Nevertheless, even assuming, arguendo, that the officers had “reasonable suspicion that criminal activity [was] afoot” so as to justify the pat frisk of defendant ( People v. Goodson, 85 A.D.3d 1569, 1570, 924 N.Y.S.2d 875,lv. denied17 N.Y.3d 953, 936 N.Y.S.2d 79, 959 N.E.2d 1028 [internal quotation marks omitted]; see People v. Daniels, 103 A.D.3d 1204, 1205, 962 N.Y.S.2d 522,lv. denied22 N.Y.3d 1137, 983 N.Y.S.2d 496, 6 N.E.3d 615), we conclude that defendant's statement in which he admitted to possessing drugs was involuntary because it was “obtained from him ... by the use or threatened use of physical force” by the arresting officer (CPL 60.45 [2][a] ). “It is the People's burden to prove beyond a reasonable doubt that statements of a defendant they intend to rely upon at trial are voluntary ... To do that, they must show that the statements were not products of coercion, either physical or psychological ..., or, in other words, that they were given as a result of a ‘free and unconstrained choice by [their] maker’ ... The choice to speak where speech may incriminate is constitutionally that of the individual, not the government, and the government may not effectively eliminate it by any coercive device” ( People v. Thomas, 22 N.Y.3d 629, 641–642, 985 N.Y.S.2d 193, 8 N.E.3d 308).

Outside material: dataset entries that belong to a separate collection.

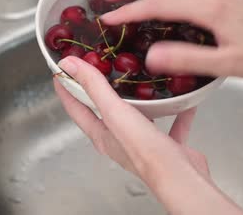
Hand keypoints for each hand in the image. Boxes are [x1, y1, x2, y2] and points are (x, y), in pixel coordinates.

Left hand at [55, 56, 242, 214]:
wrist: (179, 176)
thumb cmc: (145, 151)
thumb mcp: (114, 112)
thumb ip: (94, 87)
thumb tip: (69, 65)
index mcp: (102, 134)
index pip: (76, 108)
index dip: (67, 88)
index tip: (62, 71)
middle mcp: (119, 140)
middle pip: (104, 111)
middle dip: (101, 90)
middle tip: (100, 68)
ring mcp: (142, 144)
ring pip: (136, 117)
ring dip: (137, 100)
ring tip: (140, 81)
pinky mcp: (165, 146)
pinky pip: (168, 124)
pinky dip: (173, 112)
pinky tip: (180, 102)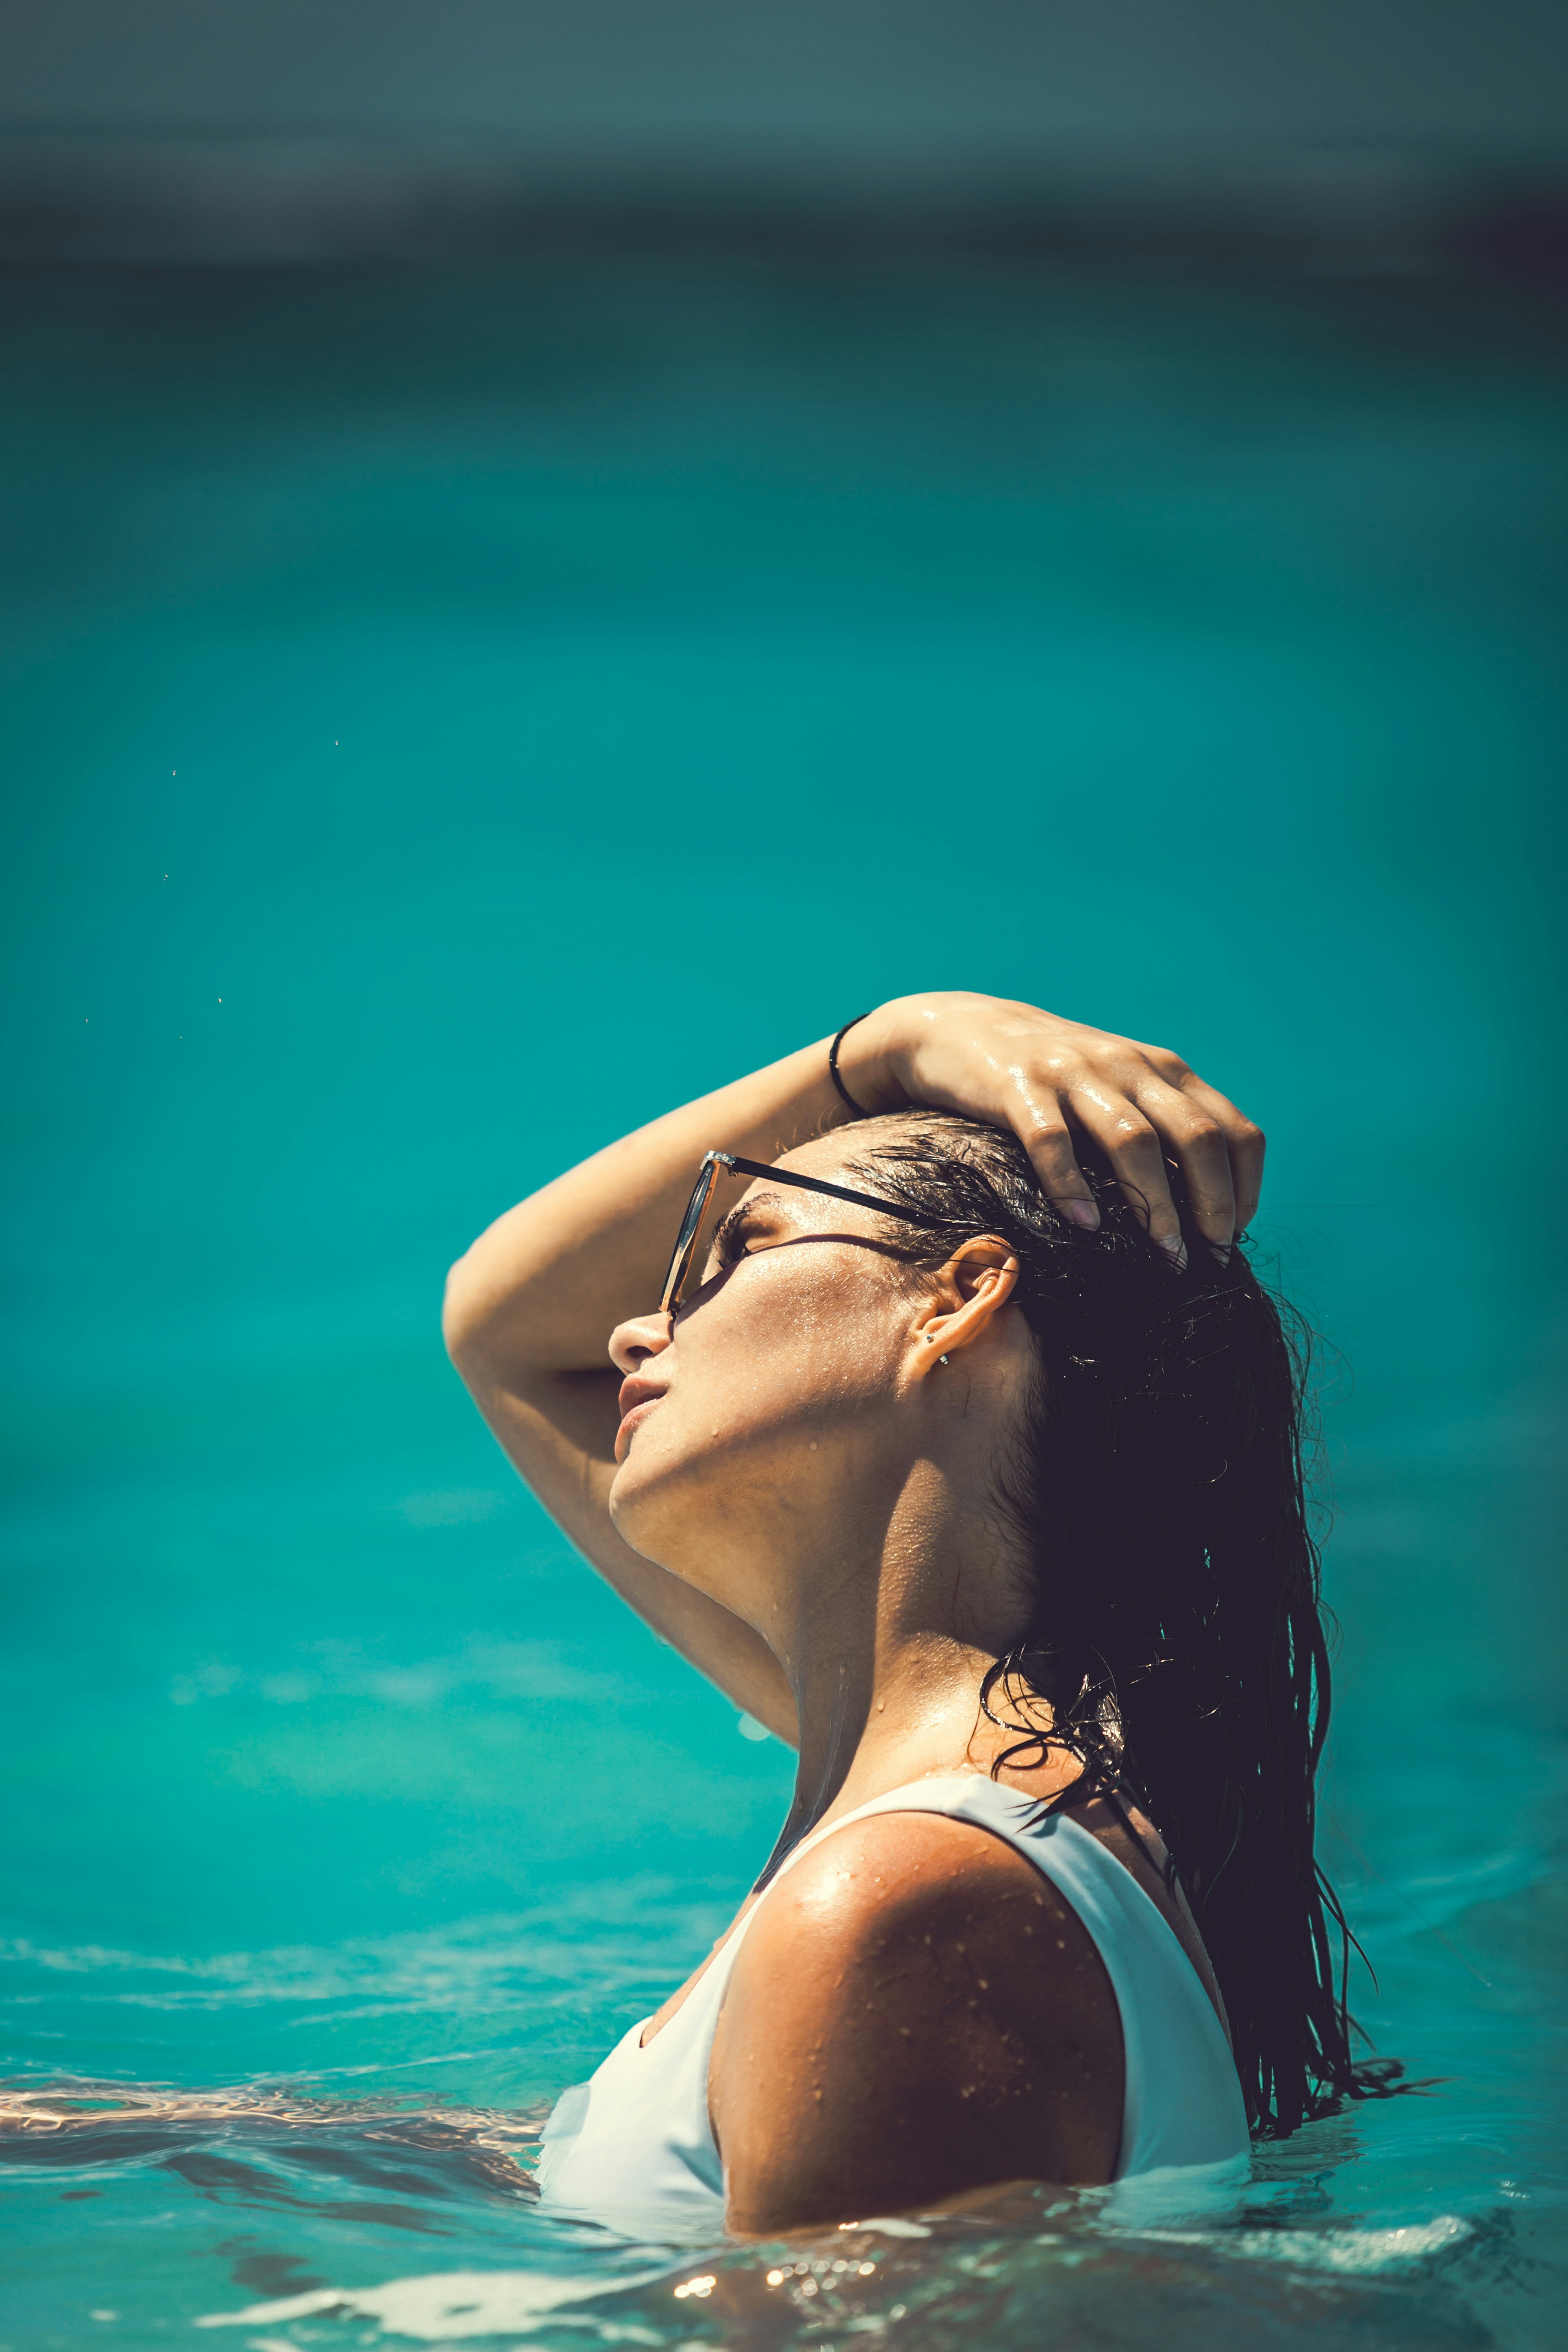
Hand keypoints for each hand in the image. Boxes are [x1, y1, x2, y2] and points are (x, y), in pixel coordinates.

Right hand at [842, 992, 1263, 1255]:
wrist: (963, 1027)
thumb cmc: (1054, 1076)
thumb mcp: (1121, 1085)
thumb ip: (1164, 1123)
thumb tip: (1208, 1203)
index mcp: (1164, 1070)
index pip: (1233, 1131)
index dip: (1244, 1189)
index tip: (1233, 1237)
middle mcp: (1129, 1066)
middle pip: (1196, 1138)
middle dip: (1211, 1206)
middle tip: (1207, 1259)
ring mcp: (1074, 1073)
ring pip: (1135, 1142)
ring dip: (1155, 1207)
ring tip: (1162, 1257)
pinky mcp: (1019, 1087)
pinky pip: (1052, 1141)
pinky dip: (1072, 1187)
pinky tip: (1083, 1226)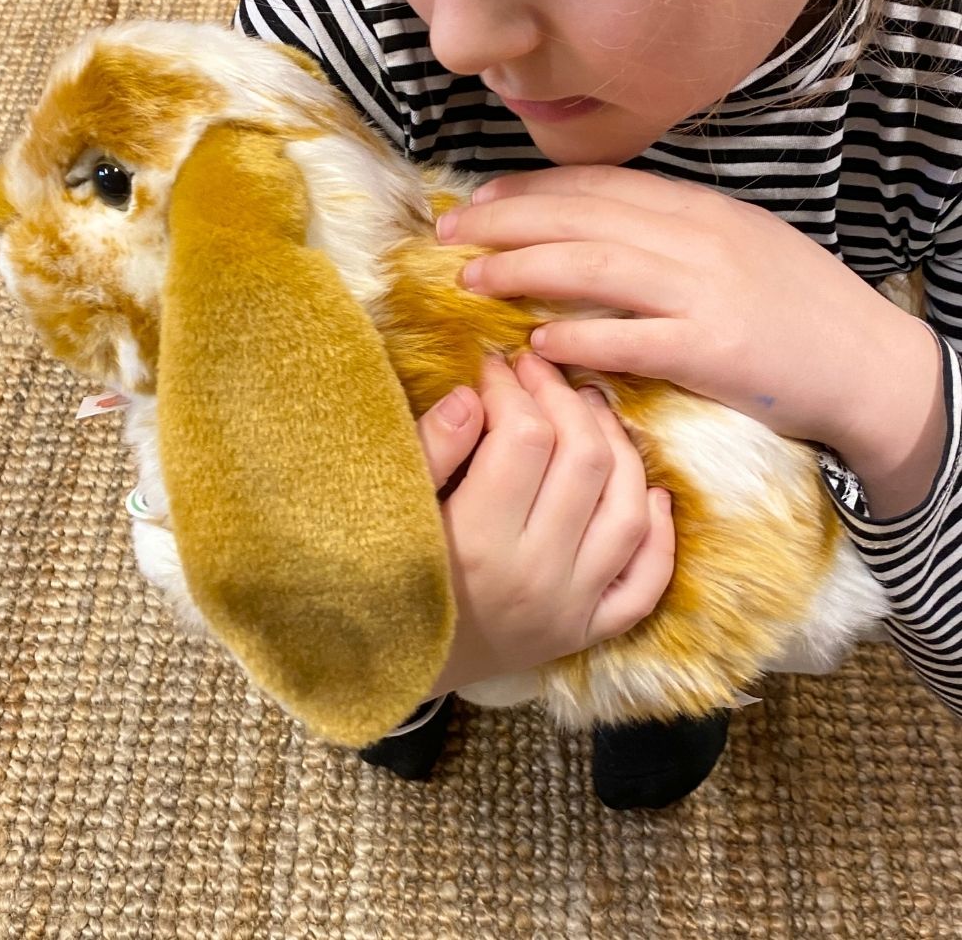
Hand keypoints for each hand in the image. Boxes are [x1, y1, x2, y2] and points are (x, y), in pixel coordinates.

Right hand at [416, 353, 674, 697]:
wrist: (393, 671)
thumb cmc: (380, 582)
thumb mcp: (389, 511)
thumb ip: (430, 451)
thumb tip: (474, 393)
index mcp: (477, 543)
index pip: (525, 438)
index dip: (513, 388)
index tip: (494, 366)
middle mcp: (537, 576)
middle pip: (585, 461)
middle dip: (564, 399)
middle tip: (540, 372)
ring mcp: (573, 607)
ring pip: (627, 510)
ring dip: (618, 447)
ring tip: (591, 409)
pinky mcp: (589, 631)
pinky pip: (646, 581)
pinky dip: (658, 533)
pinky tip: (648, 492)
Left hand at [437, 166, 940, 471]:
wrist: (869, 362)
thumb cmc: (795, 305)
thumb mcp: (733, 246)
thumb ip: (666, 234)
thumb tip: (588, 234)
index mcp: (698, 208)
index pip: (597, 186)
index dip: (529, 189)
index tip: (476, 198)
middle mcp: (697, 238)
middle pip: (582, 217)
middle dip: (506, 220)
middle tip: (448, 234)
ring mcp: (706, 291)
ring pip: (596, 267)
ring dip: (524, 270)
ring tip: (471, 281)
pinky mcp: (715, 349)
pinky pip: (633, 339)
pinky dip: (580, 337)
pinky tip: (536, 344)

Here, the People failed to prove beyond a reasonable doubt that defendant's admission that he possessed drugs was the “result of a ‘free and unconstrained choice’ ” by defendant ( id. at 641, 985 N.Y.S.2d 193, 8 N.E.3d 308). Before repeatedly asking defendant whether he had “anything” on him, the arresting officer conducted a pat frisk and found no weapons. There was thus no need for the officer to be concerned about his safety. Moreover, although defendant did not respond when he was initially asked whether he had anything on him, that did not justify the use of physical force by the officer. It is clear that, as the court determined, defendant's eventual incriminating response was prompted by the officer's continuing use of force while repeating the same question that defendant refused to answer or answered in a manner that did not satisfy the officer. Although the People assert that the officer was unable to complete his pat frisk because defendant was attempting to flee, the court stated in its findings that defendant “did not flee or resist,” and the court's determination in that regard is supported by the record and will not be disturbed ( see generally People v. Prochilo, 41 N.Y.2d 759, 761, 395 N.Y.S.2d 635, 363 N.E.2d 1380).
We thus conclude that the court properly granted defendant's suppression motion.
It is hereby ORDERED that the order so appealed from is unanimously affirmed and the indictment is dismissed.